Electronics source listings
________
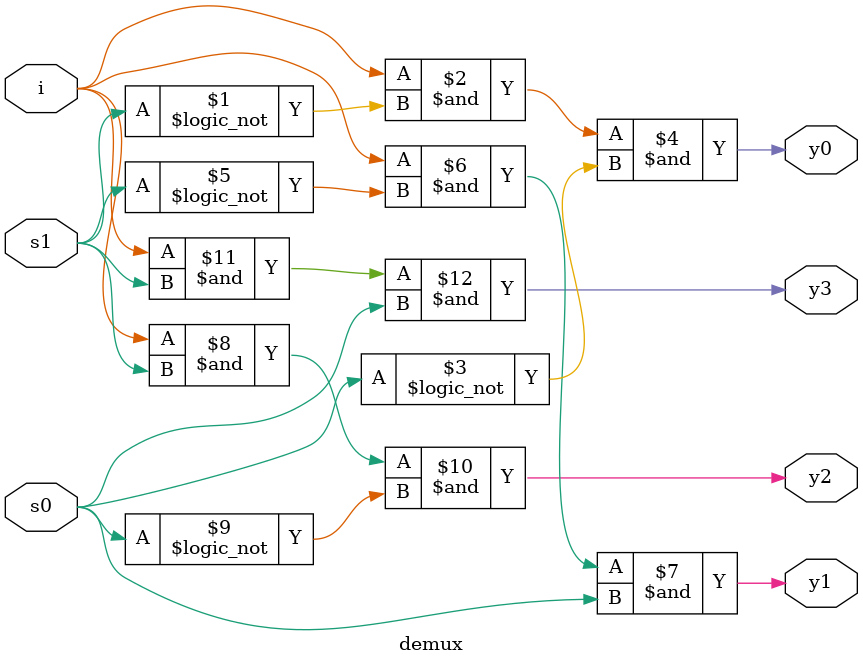
<source format=v>
module demux(input i, s0, s1,
    output y0, y1, y2, y3);
    assign y0=i&!s1&!s0, y1=i&!s1&s0, y2=i&s1&!s0, y3=i&s1&s0;
endmodule 
</source>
________
Work to be completed:
Omit the pictures; restate every entry word for word.

The answer:
<source format=v>
module demux(input i, s0, s1,
    output y0, y1, y2, y3);
    assign y0=i&!s1&!s0, y1=i&!s1&s0, y2=i&s1&!s0, y3=i&s1&s0;
endmodule 
</source>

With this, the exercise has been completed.